In his meditation on the antiphon Salve Regina, Anselm of Lucca ascribes the work of Mary in guaranteeing the Church’s doc­trinal integrity to her position as Mother of God. The centuries have borne witness to Anselm’s insight. Mary, in virtue of her di­vine maternity — in virtue of the fact that she is the Theotokos — secures, as always, the purity of the doctrine of her Son. Indeed, as John Henry Newman, who had for so long hesitated about devotion to Mary for fear that any honor paid to her might de­tract from worship of God, con­cluded from his studies of the primitive tradition, the Theo­tokos is, as the Church calls her, the Turris Davidica, the Tower of David, “the high and strong de­fense of the King of the true Israel,” and therefore the defense of the true doctrine of the re­demptive Incarnation.

This is why the Church ad­dresses Mary in the Salve Regina, as having “alone destroyed all heresies in the whole world.” Ac­cording to Newman, the recogni­tion of Mary’s dignity as Mother of God involves in itself the rejection of all heresies. Crucially, those who acknowledge Mary’s divine maternity, Newman ob­serves, escape the pitfalls of doc­trinal error in Christology.

For Dutch theologian Ed­ward Schillebeeckx, whose Mar­ian devotion is attested to by his early book Mary, it must surely have been a painful moment when the Church’s Sacred Con­gregation for the Doctrine of the Faith, through an anonymous in­tervener, challenged him with the following quote, with inter­polated remarks by the interve­ner:

Quote: “Since 1953 I [Ed­ward Schillebeeckx] have always been opposed to the formula: ‘Jesus is God and [italics in the Dutch text — Ed. Ted Schoof] man’ [Remark by Congre­gation’s intervenor. But the Council of Chalcedon and later the third Council of Constantinople defined that “Jesus is truly God and truly man”: Denzinger and Schoenmetzer, Enchi­ridion Symbolorum 301 and 544], and also the confusing expression: ‘The man Jesus is God’ [Re­mark: The Blessed Virgin is the Mother of Christ in­sofar as Christ is a man, and the entire Church rightly addresses her as Mother of God]…. Such expressions as ‘Jesus is not only man but also God’ [Remark: There is nothing incorrect about such lan­guage] strip the incarna­tion of its deepest meaning.”

That the Congregation’s in­tervenor felt constrained to in­voke the dogma of Mary as Mother of God, as a way of help­ing Fr.
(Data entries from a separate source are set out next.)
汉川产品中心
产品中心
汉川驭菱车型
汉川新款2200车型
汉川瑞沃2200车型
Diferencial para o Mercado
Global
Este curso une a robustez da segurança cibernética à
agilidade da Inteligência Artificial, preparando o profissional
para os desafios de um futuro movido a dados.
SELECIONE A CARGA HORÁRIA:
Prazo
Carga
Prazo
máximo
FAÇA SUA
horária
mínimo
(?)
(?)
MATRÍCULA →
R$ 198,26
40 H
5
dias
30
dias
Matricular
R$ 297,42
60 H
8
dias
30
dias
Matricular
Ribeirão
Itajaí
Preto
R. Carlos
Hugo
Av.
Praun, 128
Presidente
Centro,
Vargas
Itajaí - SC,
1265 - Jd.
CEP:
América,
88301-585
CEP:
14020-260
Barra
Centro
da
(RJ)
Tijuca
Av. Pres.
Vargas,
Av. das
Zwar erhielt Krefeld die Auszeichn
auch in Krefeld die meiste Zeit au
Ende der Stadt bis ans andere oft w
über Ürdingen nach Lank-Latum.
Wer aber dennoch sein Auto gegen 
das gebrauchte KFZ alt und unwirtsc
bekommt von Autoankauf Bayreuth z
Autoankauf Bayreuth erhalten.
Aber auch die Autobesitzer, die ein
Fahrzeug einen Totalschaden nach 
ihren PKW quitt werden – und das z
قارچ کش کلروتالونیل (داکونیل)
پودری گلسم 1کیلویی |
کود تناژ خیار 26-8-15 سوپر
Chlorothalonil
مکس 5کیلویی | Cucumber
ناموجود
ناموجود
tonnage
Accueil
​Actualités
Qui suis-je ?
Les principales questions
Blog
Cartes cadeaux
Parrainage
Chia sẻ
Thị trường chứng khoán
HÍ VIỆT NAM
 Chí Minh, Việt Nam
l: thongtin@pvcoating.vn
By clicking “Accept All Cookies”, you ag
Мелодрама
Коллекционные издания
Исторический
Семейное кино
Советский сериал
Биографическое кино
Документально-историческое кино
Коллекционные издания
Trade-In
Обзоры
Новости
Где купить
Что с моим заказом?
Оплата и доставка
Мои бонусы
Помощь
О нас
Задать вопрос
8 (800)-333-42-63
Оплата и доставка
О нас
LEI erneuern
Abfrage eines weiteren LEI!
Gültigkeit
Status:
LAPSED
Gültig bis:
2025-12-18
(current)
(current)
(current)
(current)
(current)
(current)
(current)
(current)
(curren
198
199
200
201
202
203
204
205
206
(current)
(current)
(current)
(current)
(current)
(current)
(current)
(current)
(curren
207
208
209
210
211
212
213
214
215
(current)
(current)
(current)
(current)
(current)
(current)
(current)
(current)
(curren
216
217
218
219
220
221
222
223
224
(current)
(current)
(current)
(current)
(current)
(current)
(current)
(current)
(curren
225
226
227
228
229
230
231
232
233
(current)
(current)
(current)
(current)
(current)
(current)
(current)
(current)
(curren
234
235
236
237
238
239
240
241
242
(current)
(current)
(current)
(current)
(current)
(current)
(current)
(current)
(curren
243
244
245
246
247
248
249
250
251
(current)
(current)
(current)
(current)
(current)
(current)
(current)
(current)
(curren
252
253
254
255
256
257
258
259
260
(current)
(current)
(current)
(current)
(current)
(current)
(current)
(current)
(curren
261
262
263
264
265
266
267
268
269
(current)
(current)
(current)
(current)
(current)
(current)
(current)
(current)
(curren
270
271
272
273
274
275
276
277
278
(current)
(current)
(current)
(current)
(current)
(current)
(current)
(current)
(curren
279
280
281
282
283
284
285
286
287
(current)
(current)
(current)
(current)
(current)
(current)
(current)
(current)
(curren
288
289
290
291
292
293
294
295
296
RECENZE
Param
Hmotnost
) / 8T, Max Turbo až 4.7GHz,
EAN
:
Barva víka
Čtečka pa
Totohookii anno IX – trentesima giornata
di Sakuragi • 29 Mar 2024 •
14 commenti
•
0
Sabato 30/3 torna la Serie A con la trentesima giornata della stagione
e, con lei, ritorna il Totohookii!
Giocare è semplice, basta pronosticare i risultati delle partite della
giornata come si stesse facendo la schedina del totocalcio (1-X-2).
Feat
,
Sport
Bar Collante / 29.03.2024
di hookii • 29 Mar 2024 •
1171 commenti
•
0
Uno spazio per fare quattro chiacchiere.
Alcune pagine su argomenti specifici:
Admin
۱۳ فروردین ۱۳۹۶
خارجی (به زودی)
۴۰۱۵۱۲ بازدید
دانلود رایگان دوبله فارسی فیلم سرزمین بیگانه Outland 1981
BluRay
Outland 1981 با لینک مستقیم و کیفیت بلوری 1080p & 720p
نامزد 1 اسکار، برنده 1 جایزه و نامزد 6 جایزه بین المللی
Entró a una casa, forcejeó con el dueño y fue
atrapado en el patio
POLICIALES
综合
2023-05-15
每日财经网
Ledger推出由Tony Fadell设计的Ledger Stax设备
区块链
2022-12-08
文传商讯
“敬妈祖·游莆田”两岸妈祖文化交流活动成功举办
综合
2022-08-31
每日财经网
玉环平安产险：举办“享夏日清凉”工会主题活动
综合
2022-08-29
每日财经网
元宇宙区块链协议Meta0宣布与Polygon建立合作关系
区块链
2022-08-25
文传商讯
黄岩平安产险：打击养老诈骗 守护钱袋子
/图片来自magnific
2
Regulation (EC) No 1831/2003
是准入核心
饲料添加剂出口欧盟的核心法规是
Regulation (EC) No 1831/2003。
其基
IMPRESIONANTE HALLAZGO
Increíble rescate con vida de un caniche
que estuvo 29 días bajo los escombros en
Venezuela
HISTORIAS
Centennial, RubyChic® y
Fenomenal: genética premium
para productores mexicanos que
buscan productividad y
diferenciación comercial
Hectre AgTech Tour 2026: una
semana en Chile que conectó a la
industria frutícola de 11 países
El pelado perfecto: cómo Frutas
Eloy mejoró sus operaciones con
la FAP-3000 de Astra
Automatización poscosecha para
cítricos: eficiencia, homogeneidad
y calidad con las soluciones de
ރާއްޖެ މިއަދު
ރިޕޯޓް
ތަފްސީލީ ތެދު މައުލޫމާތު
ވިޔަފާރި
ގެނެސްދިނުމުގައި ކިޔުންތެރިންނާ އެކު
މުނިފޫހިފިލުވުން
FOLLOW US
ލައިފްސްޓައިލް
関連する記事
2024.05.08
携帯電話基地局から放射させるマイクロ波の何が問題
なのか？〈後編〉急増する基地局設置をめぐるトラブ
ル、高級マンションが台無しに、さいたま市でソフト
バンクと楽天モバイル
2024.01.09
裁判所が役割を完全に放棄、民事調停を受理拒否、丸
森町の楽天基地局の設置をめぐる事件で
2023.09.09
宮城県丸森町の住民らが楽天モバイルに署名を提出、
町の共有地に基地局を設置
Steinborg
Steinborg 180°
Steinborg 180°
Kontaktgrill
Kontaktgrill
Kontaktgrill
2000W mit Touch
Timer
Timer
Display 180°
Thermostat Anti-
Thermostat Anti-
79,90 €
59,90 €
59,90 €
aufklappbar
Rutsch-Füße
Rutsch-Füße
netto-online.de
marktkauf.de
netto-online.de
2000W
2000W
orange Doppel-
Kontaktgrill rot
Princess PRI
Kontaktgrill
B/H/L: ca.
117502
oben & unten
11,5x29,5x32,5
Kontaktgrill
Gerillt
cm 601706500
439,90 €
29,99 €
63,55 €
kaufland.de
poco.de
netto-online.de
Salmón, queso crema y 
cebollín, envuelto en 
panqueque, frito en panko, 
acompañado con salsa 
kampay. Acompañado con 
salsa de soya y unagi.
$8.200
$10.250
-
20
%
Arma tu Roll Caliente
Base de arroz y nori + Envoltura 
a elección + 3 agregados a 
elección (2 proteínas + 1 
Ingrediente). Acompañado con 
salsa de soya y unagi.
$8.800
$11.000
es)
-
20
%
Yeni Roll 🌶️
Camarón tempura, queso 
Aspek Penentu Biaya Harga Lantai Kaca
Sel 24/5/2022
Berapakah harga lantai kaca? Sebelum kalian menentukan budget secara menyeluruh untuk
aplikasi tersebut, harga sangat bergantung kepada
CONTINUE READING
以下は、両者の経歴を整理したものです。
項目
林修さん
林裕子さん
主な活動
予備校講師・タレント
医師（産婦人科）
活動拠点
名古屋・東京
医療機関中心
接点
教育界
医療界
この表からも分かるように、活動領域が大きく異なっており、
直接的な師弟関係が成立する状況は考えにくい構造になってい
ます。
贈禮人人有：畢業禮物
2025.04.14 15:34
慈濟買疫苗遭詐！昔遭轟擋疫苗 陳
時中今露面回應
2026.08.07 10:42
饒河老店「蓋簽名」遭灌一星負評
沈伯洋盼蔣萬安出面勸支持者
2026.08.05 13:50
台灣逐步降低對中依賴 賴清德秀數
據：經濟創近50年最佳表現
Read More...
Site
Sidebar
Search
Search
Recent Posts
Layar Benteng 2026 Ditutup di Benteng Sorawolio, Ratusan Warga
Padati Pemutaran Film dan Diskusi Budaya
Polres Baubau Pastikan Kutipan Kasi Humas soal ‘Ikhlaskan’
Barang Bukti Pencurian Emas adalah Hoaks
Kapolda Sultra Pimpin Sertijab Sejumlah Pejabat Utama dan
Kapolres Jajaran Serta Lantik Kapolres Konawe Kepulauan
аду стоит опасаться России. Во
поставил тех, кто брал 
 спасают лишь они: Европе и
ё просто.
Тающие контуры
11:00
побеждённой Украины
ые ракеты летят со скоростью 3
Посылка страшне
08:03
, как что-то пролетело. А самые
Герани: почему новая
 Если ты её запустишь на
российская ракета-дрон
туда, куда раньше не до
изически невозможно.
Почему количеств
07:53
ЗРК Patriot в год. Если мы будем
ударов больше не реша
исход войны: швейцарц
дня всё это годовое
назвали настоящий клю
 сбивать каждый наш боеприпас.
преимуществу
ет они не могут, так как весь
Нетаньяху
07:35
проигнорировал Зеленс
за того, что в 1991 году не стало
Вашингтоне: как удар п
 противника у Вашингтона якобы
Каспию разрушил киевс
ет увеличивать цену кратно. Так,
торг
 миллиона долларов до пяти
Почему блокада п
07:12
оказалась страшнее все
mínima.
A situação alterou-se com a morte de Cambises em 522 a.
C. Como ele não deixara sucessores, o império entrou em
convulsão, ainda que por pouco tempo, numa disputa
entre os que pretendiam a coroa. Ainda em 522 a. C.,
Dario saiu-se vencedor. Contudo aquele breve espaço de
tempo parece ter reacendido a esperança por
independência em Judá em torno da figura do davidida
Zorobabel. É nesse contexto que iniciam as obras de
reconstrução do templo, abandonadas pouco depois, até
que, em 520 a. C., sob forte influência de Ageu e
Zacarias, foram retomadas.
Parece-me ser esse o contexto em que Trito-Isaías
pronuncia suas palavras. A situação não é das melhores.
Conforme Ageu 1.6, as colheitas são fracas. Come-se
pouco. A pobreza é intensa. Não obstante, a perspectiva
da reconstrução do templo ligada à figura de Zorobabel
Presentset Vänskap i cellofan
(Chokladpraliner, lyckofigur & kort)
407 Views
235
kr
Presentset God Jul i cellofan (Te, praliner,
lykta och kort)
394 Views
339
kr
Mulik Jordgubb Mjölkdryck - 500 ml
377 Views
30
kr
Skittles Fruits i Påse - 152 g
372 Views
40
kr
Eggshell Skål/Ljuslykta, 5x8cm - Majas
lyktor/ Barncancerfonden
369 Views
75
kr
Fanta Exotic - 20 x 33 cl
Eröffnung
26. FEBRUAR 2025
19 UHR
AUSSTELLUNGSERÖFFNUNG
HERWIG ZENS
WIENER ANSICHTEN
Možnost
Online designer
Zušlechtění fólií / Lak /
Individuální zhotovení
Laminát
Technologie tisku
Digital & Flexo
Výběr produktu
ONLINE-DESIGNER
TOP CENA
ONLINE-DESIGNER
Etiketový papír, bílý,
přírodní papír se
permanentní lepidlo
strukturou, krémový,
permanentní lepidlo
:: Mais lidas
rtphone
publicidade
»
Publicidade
Schillebeeckx to disam­biguate his interpretation of the meaning of the Incarnation, sig­nals the seriousness of the issues at stake in the Congregation’s in­vestigation of Fr. Schillebeeckx’s book Jesus: An Experiment in Christology.

For his part, Fr. Schille­beeckx conducted himself during this investigation (a “trial” in al­most every sense) in such a way as to win from one and all ac­knowledgment of his deep sincer­ity, his great learning, his un­daunted commitment to his work, not to say his flectar non franger, that is, his ability to ac­cept the traditional formulations of the truths of the faith with­out breaking with his own way of stating these truths.

And yet: His own way of stating these truths, even when considered in the light of a num­ber of his useful clarifications, re­mains very much an abiding source of ambiguities. This is par­ticularly true with respect to his complicated discussion of anhypostasis and enhypostasis.

Regarding such crucial but complex topics, the reader is forewarned by editor Ted Schoof, O.P.: “The non-specialist…will probably find the docu­ments [in the Schillebeeckx case] difficult going.” But diffi­culty must give way to need. As Franjo Cardinal Seper, then-prefect of the Congregation con­cludes, the great ambiguity in the book Jesus (“now known to a wide readership”) creates in the readers of Jesus “a right to have such significant information” as Schillebeeckx’s clarifications “made available to them.”

To be sure, despite these clarifications, “ambiguity per­sists.” Which suggests that per­haps the safest route for Schille­beeckx to take now would be to retrace all his steps up to his book Jesus from his early book Mary. For Anselm and Newman were not mistaken in their in­sight into the efficacy of the Theotokos in illuminating the faith in its universality.